## Task item
Copy exactly the stretch of lines from the one holding "right eye: (328, 187)" through the last line of the data below, inclusive. Leave out pictures.
Data for this exercise START
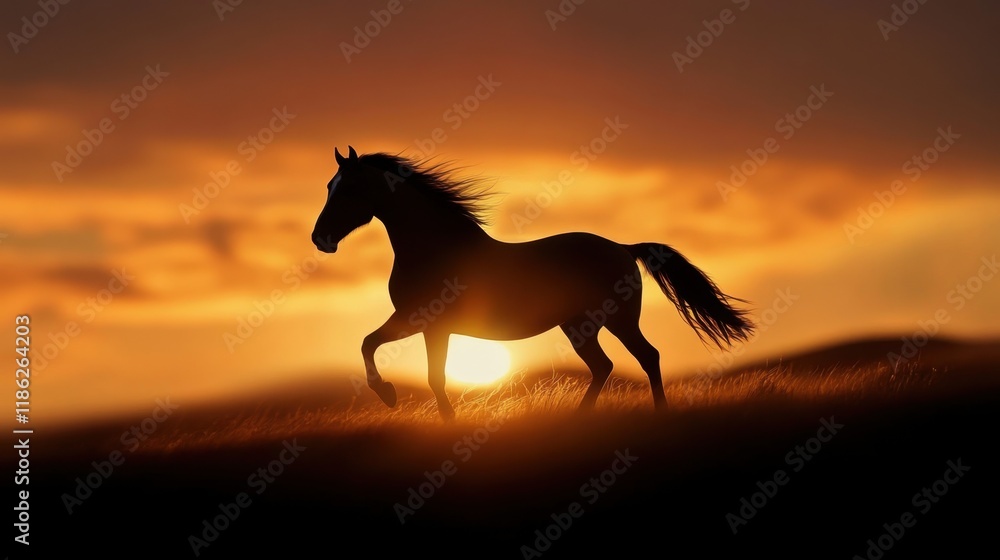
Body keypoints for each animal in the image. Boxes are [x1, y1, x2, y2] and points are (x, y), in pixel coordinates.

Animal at [311, 146, 754, 419]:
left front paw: (401, 401)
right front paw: (404, 402)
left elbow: (414, 367)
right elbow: (378, 347)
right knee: (605, 365)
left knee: (648, 357)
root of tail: (623, 248)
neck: (434, 249)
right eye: (328, 187)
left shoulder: (427, 323)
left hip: (618, 320)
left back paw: (657, 413)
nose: (319, 238)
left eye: (348, 188)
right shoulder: (418, 322)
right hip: (580, 326)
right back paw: (579, 418)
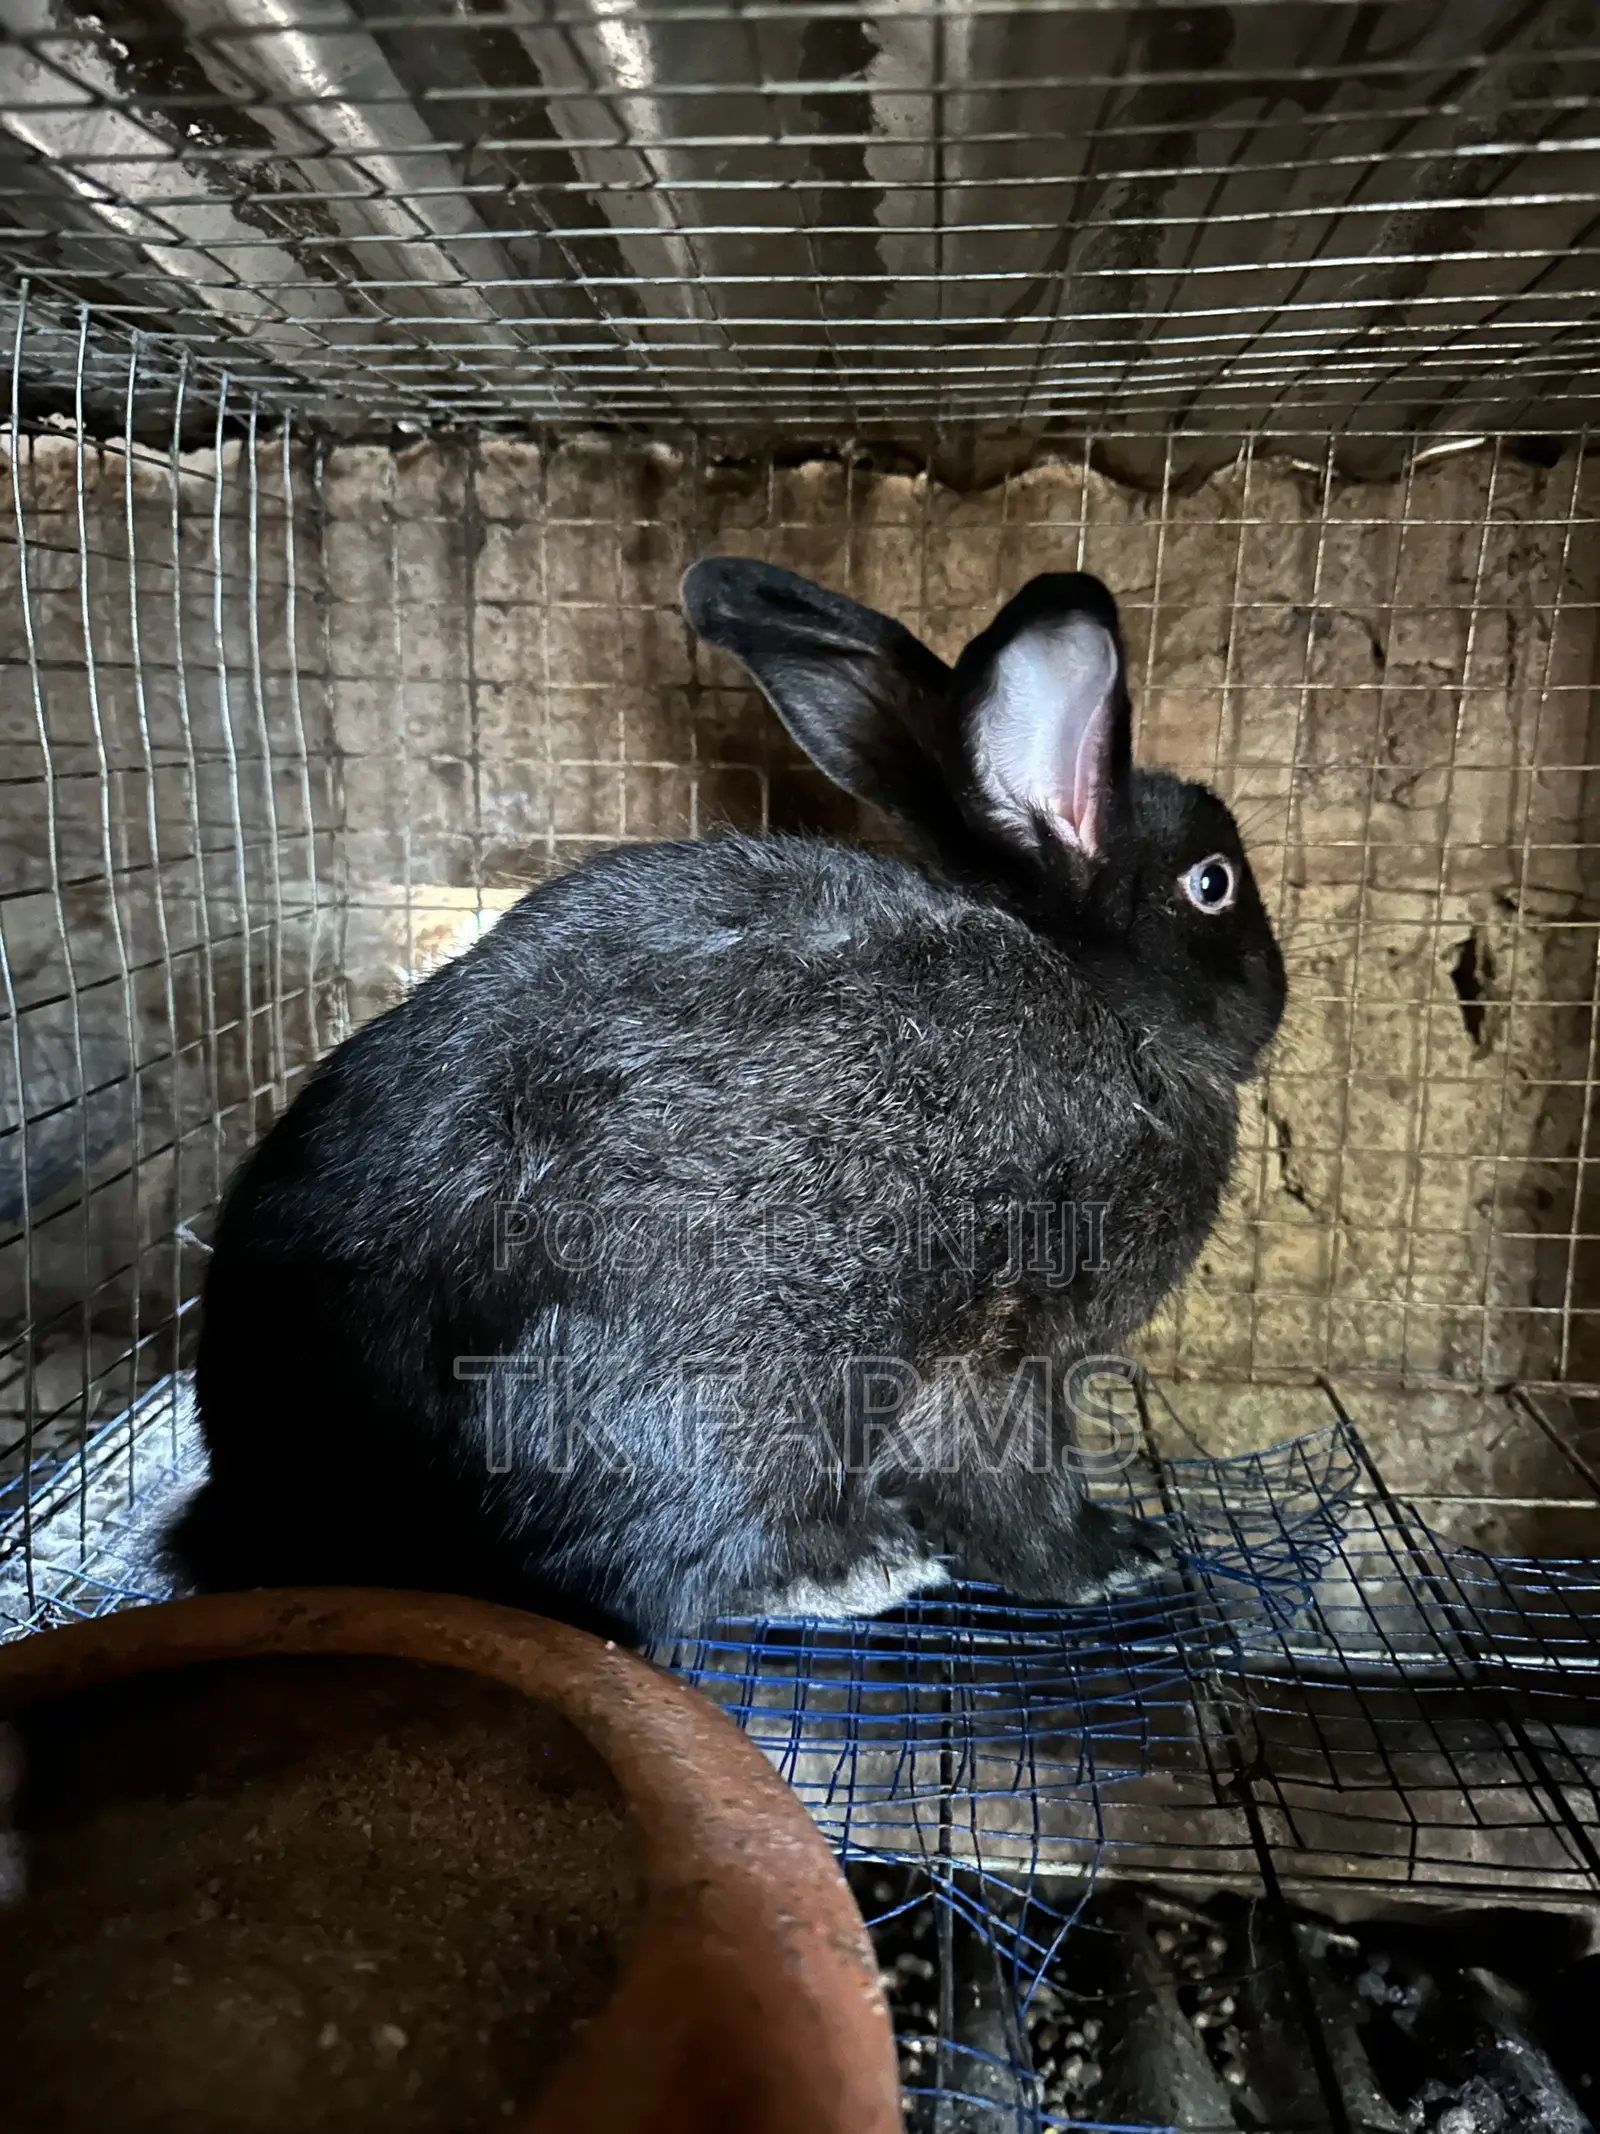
Data for this exercise END
## Written response
right eye: (328, 187)
left shoulder: (427, 323)
left hip: (618, 320)
left back paw: (657, 413)
nose: (319, 238)
left eye: (348, 188)
right shoulder: (418, 322)
right hip: (580, 326)
right back paw: (579, 418)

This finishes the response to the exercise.